### EXERCISE PASSAGE
BEGIN
Oxygene comes with samples tailored especially for Mono, illustrating how to build both cross-platform as well as Mono specific applications, including using Gtk# and Cocoa# for Mac OS X.


Options for compiling against Mono

It is recommended that you use Mono 2.0 and later, not 1.0 and you have the following options:

To make this easier, as the version number and install path of Mono changes, Oxygene provides the {MONO} and {MONOFRAMEWORK} placeholders that can be used in the FramedworkFolder setting to refer to the default Mono framework folders.

When running the compiler under Mono, it will behave in the same way as the default (empty) framework setting, but when running under .NET on Windows, this will determine the Mono folder based on what/where the latest Mono runtime is installed (via a registry setting made by the Mono installer).

{MONO} refers to the base folder of all Mono assemblies (for example the C:\Program Files\Mono-2.0.1\lib\mono folder), while {MONOFRAMEWORK} refers to the 2.0 subfolder, which contains mscorlib and the System dlls.

  • {MONOFRAMEWORK} is the best option to replace the .NET framework folder, when maintaining one project that you want to compile against both targets, as references such as $(Framework)\System.dll will work for both Mono and .NET compilation.
  • {MONO} is well-suited for Mono-specific projects, when you need to access assemblies stored in parallel to the 2.0 folder, such as Gtk# or Cocoa# libraries. In this case, the core framework dlls need to be referenced as $(Framework)\2.0\System.dll. (note the extra 2.0 in the path).

The technique of building against Mono from a different platform is called Cross Linking.


Writing Cross-Platform Applications

In general, applications compiled with the normal .NET framework will deploy just fine for Mono, without special cross-linking. However, because certain differences exist between the two frameworks, it is recommended to test building against Mono once in a while (even if you won?t use that version for deployment). The simplest way to do this is to simply add an additional ?Mono? configuration to the project and use the above {MONOFRAMEWORK} as the setting for the Framework Folder setting of this config.

Of course, when writing non-cross-platform applications just for Mono, linking to the Mono dlls will also give you full access (compiler and IDE intellisense) to Mono-specific classes (such as the Mono.* namespace, Gtk#, etc.).
END
### STUDY MATERIAL
BEGIN
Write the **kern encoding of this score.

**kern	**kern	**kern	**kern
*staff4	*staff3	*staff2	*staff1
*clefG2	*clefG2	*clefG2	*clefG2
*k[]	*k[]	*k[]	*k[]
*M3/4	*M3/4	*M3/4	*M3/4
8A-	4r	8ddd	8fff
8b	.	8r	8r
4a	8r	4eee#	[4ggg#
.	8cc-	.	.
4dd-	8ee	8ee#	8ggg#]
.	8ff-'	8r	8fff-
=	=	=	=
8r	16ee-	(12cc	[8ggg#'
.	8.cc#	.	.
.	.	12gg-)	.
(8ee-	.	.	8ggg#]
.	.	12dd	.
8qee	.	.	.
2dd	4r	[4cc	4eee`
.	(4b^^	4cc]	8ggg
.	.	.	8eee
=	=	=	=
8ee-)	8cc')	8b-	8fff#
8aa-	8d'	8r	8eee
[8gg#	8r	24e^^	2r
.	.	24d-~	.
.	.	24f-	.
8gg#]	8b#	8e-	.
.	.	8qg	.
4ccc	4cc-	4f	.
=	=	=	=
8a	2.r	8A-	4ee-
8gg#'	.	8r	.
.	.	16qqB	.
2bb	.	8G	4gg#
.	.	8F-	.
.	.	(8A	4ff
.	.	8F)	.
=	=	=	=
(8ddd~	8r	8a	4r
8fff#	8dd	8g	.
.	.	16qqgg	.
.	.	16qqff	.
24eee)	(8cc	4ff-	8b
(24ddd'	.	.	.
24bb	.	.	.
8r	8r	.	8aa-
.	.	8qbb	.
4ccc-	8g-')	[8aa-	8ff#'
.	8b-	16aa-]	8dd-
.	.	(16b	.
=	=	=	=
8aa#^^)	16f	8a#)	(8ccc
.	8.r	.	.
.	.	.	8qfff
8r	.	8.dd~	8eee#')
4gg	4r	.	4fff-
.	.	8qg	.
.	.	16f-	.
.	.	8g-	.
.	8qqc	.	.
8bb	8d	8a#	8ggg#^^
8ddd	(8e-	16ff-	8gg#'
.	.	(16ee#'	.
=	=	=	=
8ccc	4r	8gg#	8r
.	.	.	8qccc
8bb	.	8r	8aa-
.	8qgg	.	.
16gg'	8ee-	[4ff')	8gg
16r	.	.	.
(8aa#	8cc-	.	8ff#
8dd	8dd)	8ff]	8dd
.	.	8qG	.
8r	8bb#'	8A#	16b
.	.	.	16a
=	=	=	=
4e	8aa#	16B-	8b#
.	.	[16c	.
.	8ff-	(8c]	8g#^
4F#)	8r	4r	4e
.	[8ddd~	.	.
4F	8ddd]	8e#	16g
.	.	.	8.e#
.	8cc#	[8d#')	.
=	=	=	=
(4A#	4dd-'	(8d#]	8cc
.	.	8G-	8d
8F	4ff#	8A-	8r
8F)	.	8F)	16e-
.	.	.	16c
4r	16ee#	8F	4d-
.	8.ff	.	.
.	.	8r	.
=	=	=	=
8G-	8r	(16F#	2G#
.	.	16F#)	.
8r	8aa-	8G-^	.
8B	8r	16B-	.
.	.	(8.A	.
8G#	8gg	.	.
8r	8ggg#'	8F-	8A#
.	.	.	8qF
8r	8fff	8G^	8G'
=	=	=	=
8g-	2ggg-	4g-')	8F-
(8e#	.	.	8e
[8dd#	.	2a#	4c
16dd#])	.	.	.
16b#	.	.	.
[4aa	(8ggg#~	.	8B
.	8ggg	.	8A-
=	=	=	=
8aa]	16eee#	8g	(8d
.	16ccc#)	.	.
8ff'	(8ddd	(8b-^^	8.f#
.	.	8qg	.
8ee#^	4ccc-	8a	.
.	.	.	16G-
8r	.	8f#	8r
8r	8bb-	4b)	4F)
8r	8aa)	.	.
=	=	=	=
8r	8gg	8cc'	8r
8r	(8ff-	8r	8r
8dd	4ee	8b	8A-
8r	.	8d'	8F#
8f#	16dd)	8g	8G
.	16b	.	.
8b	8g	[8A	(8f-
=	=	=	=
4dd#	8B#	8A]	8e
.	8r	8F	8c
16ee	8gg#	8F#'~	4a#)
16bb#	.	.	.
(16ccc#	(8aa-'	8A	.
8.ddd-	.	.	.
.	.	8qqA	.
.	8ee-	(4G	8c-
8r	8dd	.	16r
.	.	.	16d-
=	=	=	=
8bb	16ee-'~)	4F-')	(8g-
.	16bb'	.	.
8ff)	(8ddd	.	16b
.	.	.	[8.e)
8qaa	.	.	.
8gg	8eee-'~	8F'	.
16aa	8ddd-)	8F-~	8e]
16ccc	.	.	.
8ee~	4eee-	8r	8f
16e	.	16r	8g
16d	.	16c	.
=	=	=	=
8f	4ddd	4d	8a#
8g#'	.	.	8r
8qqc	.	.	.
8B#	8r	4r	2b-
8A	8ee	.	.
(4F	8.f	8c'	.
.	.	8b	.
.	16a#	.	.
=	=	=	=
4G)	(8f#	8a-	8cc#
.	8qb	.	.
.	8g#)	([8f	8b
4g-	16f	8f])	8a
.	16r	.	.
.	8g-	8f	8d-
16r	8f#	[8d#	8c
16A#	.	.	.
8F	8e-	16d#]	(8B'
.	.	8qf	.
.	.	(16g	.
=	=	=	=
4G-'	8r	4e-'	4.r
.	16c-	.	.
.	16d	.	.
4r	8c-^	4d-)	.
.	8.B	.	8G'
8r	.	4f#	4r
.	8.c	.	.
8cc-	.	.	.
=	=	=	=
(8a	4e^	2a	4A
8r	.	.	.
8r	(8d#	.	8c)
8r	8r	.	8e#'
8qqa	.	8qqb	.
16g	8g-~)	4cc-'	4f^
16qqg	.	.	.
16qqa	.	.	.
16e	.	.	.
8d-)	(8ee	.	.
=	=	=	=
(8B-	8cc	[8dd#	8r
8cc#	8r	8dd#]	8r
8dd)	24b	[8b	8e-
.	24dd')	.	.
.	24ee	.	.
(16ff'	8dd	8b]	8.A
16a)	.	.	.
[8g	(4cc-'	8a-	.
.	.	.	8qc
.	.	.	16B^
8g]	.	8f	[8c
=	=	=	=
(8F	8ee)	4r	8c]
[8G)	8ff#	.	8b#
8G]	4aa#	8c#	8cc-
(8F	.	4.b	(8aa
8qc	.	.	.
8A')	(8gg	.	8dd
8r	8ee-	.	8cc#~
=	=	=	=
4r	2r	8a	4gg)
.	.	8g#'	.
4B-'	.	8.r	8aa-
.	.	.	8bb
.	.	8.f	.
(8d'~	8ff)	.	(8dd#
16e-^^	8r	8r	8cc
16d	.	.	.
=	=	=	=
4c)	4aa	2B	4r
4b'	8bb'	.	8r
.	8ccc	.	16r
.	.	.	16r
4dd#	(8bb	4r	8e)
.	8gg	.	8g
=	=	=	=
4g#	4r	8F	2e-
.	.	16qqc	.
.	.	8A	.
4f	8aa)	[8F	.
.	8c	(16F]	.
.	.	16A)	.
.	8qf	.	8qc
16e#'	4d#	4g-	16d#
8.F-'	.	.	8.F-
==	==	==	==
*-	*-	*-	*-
END
### TRY IT
Write a continuation of the Oxygene and Mono text, starting after its last sentence. The records have nothing to do with the Oxygene and Mono text.

### ANSWER FOR THIS EXERCISE
Debugging Mono Applications

  • Debugging Mono applications in Visual Studio or Cordbg.

Debugging will work in general - you can run Mono applications in the debugger, set breakpoints, etc. There is one important limitation of which you should be aware, in that the debugger will always load the MS version of mscorlib.dll, and run your application under Microsoft's .NET runtime, not Mono's. If you use Mono-specific types from mscorlib.dll, the applicatio will fail, but if your Mono applications can handle running with the Microsoft version of that dll, most the other Mono dlls (such as Gtk#) load fine in the debugger and you can run and test your applications.

Note that some technologies might not be supported under Windows at all, and thus cannot be debugged. For example the Cocoa# and related libraries work against native Mac OS X user interface libraries that do not exist on Windows, so Cocoa# based code cannot be run or debugged on a Windows machine. Gtk# is supported fine on Windows however , so the above will work for Gtk# applications.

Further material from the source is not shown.